**What the task asks**
Render every line of the rows below as a Markdown table with two columns, No. for the row number and Line for the line itself, omitting blank lines.

**Given information**
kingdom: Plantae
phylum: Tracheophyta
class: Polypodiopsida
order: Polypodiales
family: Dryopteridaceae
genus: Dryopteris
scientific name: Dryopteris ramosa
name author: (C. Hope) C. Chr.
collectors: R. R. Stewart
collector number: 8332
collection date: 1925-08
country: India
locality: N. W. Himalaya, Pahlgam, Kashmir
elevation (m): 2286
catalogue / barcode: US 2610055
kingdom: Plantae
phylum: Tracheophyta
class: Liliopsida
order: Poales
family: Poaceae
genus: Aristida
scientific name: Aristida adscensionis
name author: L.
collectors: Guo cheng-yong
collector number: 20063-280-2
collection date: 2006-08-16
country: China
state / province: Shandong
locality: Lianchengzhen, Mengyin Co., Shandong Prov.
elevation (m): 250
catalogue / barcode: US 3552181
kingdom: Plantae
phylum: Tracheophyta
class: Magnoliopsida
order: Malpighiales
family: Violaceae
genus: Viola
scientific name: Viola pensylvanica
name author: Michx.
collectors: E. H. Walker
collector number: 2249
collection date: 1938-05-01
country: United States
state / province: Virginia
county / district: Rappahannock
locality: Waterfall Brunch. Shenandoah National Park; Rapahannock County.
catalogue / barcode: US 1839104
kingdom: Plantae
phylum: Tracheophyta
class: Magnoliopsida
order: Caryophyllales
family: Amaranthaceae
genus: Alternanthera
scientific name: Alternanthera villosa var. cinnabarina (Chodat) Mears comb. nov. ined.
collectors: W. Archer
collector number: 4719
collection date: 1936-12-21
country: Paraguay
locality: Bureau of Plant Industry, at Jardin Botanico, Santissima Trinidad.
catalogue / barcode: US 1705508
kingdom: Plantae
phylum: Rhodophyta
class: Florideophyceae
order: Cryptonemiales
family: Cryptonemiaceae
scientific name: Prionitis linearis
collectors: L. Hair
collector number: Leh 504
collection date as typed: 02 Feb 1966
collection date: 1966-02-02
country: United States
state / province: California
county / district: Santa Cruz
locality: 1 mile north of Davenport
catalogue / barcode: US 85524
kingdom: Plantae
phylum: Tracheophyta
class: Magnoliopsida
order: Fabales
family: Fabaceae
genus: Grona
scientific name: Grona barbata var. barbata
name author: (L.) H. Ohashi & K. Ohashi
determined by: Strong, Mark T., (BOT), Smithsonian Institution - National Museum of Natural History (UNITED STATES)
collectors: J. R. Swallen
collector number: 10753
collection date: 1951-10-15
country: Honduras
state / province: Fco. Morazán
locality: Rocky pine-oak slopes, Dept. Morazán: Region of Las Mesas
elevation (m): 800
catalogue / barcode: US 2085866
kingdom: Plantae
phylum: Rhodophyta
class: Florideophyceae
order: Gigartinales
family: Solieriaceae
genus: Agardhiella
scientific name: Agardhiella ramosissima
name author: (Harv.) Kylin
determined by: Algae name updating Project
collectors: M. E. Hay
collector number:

**Written response**
| No. | Line |
|---|---|
| 1 | kingdom: Plantae |
| 2 | phylum: Tracheophyta |
| 3 | class: Polypodiopsida |
| 4 | order: Polypodiales |
| 5 | family: Dryopteridaceae |
| 6 | genus: Dryopteris |
| 7 | scientific name: Dryopteris ramosa |
| 8 | name author: (C. Hope) C. Chr. |
| 9 | collectors: R. R. Stewart |
| 10 | collector number: 8332 |
| 11 | collection date: 1925-08 |
| 12 | country: India |
| 13 | locality: N. W. Himalaya, Pahlgam, Kashmir |
| 14 | elevation (m): 2286 |
| 15 | catalogue / barcode: US 2610055 |
| 16 | kingdom: Plantae |
| 17 | phylum: Tracheophyta |
| 18 | class: Liliopsida |
| 19 | order: Poales |
| 20 | family: Poaceae |
| 21 | genus: Aristida |
| 22 | scientific name: Aristida adscensionis |
| 23 | name author: L. |
| 24 | collectors: Guo cheng-yong |
| 25 | collector number: 20063-280-2 |
| 26 | collection date: 2006-08-16 |
| 27 | country: China |
| 28 | state / province: Shandong |
| 29 | locality: Lianchengzhen, Mengyin Co., Shandong Prov. |
| 30 | elevation (m): 250 |
| 31 | catalogue / barcode: US 3552181 |
| 32 | kingdom: Plantae |
| 33 | phylum: Tracheophyta |
| 34 | class: Magnoliopsida |
| 35 | order: Malpighiales |
| 36 | family: Violaceae |
| 37 | genus: Viola |
| 38 | scientific name: Viola pensylvanica |
| 39 | name author: Michx. |
| 40 | collectors: E. H. Walker |
| 41 | collector number: 2249 |
| 42 | collection date: 1938-05-01 |
| 43 | country: United States |
| 44 | state / province: Virginia |
| 45 | county / district: Rappahannock |
| 46 | locality: Waterfall Brunch. Shenandoah National Park; Rapahannock County. |
| 47 | catalogue / barcode: US 1839104 |
| 48 | kingdom: Plantae |
| 49 | phylum: Tracheophyta |
| 50 | class: Magnoliopsida |
| 51 | order: Caryophyllales |
| 52 | family: Amaranthaceae |
| 53 | genus: Alternanthera |
| 54 | scientific name: Alternanthera villosa var. cinnabarina (Chodat) Mears comb. nov. ined. |
| 55 | collectors: W. Archer |
| 56 | collector number: 4719 |
| 57 | collection date: 1936-12-21 |
| 58 | country: Paraguay |
| 59 | locality: Bureau of Plant Industry, at Jardin Botanico, Santissima Trinidad. |
| 60 | catalogue / barcode: US 1705508 |
| 61 | kingdom: Plantae |
| 62 | phylum: Rhodophyta |
| 63 | class: Florideophyceae |
| 64 | order: Cryptonemiales |
| 65 | family: Cryptonemiaceae |
| 66 | scientific name: Prionitis linearis |
| 67 | collectors: L. Hair |
| 68 | collector number: Leh 504 |
| 69 | collection date as typed: 02 Feb 1966 |
| 70 | collection date: 1966-02-02 |
| 71 | country: United States |
| 72 | state / province: California |
| 73 | county / district: Santa Cruz |
| 74 | locality: 1 mile north of Davenport |
| 75 | catalogue / barcode: US 85524 |
| 76 | kingdom: Plantae |
| 77 | phylum: Tracheophyta |
| 78 | class: Magnoliopsida |
| 79 | order: Fabales |
| 80 | family: Fabaceae |
| 81 | genus: Grona |
| 82 | scientific name: Grona barbata var. barbata |
| 83 | name author: (L.) H. Ohashi & K. Ohashi |
| 84 | determined by: Strong, Mark T., (BOT), Smithsonian Institution - National Museum of Natural History (UNITED STATES) |
| 85 | collectors: J. R. Swallen |
| 86 | collector number: 10753 |
| 87 | collection date: 1951-10-15 |
| 88 | country: Honduras |
| 89 | state / province: Fco. Morazán |
| 90 | locality: Rocky pine-oak slopes, Dept. Morazán: Region of Las Mesas |
| 91 | elevation (m): 800 |
| 92 | catalogue / barcode: US 2085866 |
| 93 | kingdom: Plantae |
| 94 | phylum: Rhodophyta |
| 95 | class: Florideophyceae |
| 96 | order: Gigartinales |
| 97 | family: Solieriaceae |
| 98 | genus: Agardhiella |
| 99 | scientific name: Agardhiella ramosissima |
| 100 | name author: (Harv.) Kylin |
| 101 | determined by: Algae name updating Project |
| 102 | collectors: M. E. Hay |
| 103 | collector number: |